(PASSAGE PROVIDED)
U.S., France, Israel: How Three Model Democracies Are Coming Unglued

France, Israel, United States: these three democracies all face their own distinct problems. But these problems are revealing disturbing cracks in society that pose a real danger to hard-earned progress that won't be easily regained.

Image of a crowd of protestors holding Israeli flags and a woman speaking into a megaphone

Israeli anti-government protesters take to the streets in Tel-Aviv, after Prime minister Benjamin Netanyahu fired Defence Minister Yoav Galant.

Dominique Moïsi

"I'd rather be a Russian than a Democrat," reads the t-shirt of a Republican Party supporter in the U.S.

"We need to bring the French economy to its knees," announces the leader of the French union Confédération Générale du Travail.

"Let's end the power of the Supreme Court filled with leftist and pro-Palestinian Ashkenazis," say Israeli government cabinet ministers pushing extreme judicial reforms

The United States, France, Israel: three countries, three continents, three situations that have nothing to do with each other. But each country appears to be on the edge of a nervous breakdown of what seemed like solid democracies.

How can we explain these political excesses, irrational proclamations, even suicidal tendencies?

The answer seems simple: in the United States, in France, in Israel — far from an exhaustive list — democracy is facing the challenge of society's ever-greater polarization. We can manage the competition of ideas and opposing interests. But how to respond to rage, even hatred, borne of a sense of injustice and humiliation?
(End PASSAGE PROVIDED)
(INFORMATION SUPPLIED)
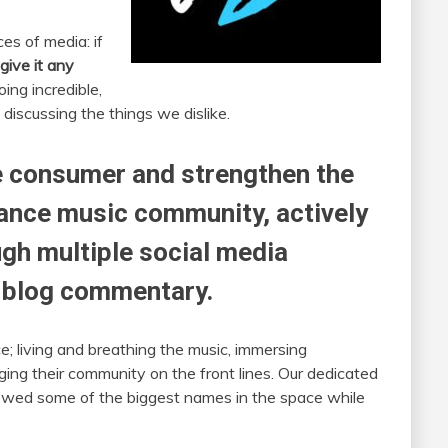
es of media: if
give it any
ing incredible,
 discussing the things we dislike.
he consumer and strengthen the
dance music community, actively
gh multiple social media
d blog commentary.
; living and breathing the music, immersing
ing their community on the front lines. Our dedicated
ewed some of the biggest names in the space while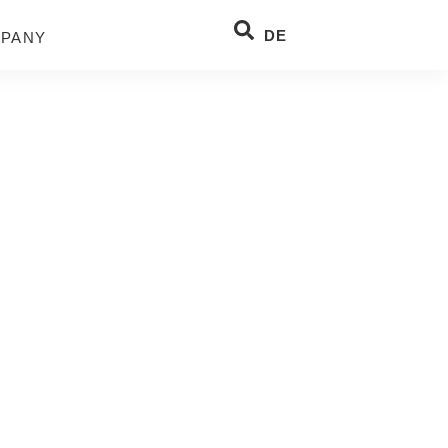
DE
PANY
(End INFORMATION SUPPLIED)
(INFORMATION SUPPLIED)
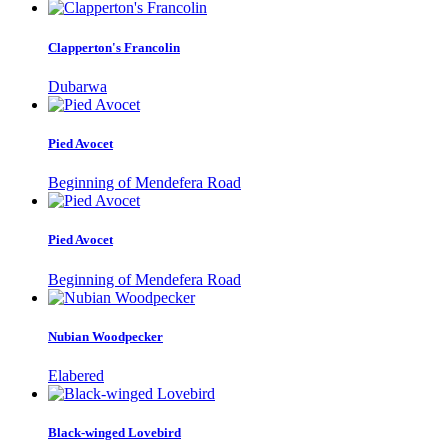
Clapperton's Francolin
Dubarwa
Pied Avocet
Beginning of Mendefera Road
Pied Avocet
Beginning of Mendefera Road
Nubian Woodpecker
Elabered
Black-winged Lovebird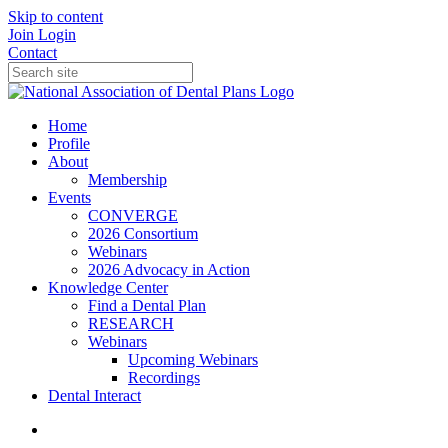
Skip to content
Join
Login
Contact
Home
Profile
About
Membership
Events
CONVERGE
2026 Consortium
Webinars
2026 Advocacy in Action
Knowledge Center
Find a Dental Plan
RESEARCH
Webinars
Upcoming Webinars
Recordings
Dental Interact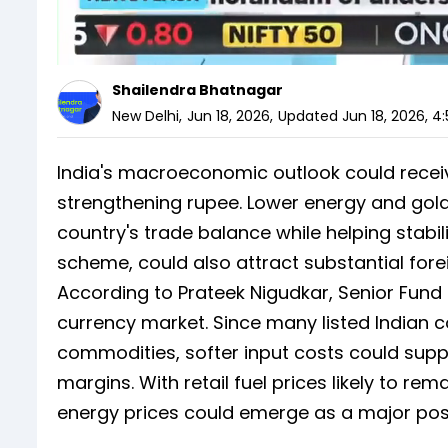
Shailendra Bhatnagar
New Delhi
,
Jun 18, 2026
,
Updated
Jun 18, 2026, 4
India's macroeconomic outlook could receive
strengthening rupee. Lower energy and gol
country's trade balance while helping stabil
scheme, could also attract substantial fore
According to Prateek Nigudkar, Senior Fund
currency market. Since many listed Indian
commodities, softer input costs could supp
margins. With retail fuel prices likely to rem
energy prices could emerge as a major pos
(End INFORMATION SUPPLIED)
(INFORMATION SUPPLIED)
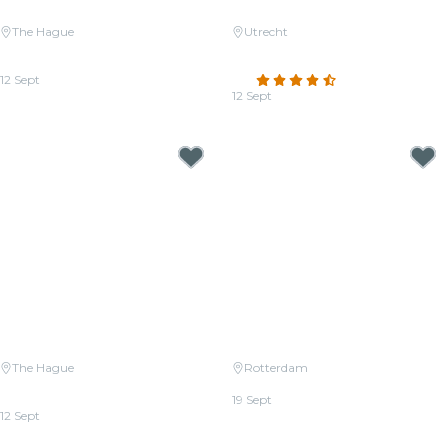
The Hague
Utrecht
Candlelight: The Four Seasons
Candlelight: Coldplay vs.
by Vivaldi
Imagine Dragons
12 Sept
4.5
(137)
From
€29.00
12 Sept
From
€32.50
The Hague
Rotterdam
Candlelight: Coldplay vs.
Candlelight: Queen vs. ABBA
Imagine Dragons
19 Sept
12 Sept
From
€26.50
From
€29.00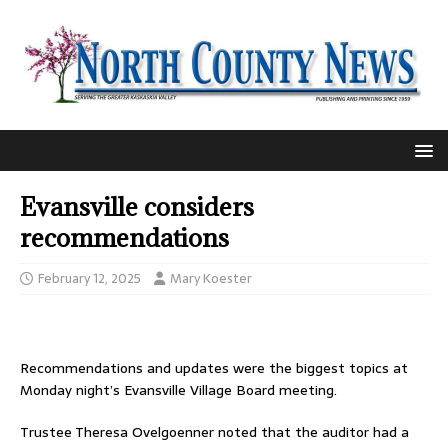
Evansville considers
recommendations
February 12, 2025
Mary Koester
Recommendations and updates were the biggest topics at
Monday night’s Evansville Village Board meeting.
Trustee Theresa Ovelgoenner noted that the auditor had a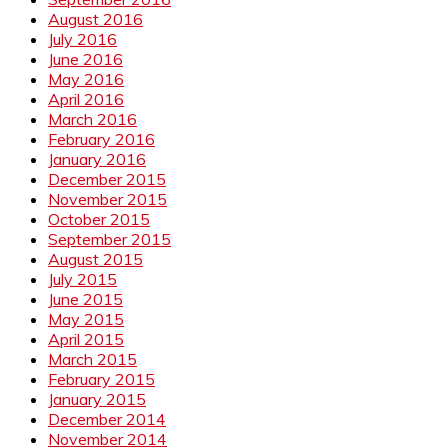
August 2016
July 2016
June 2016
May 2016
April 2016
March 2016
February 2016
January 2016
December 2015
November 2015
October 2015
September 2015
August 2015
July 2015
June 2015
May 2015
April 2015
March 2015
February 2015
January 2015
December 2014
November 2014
(End INFORMATION SUPPLIED)
### [BRIEF]
Answer these from the article on three democracies:
1. Which union's leader calls for bringing the French economy to its knees?
2. According to the photo caption, whom did Benjamin Netanyahu fire?
3. What challenge does the article say democracy faces in the United States, France and Israel?

### [RESULT FOR THIS TASK]
1. The Confédération Générale du Travail.
2. Defence Minister Yoav Galant.
3. Society's ever-greater polarization.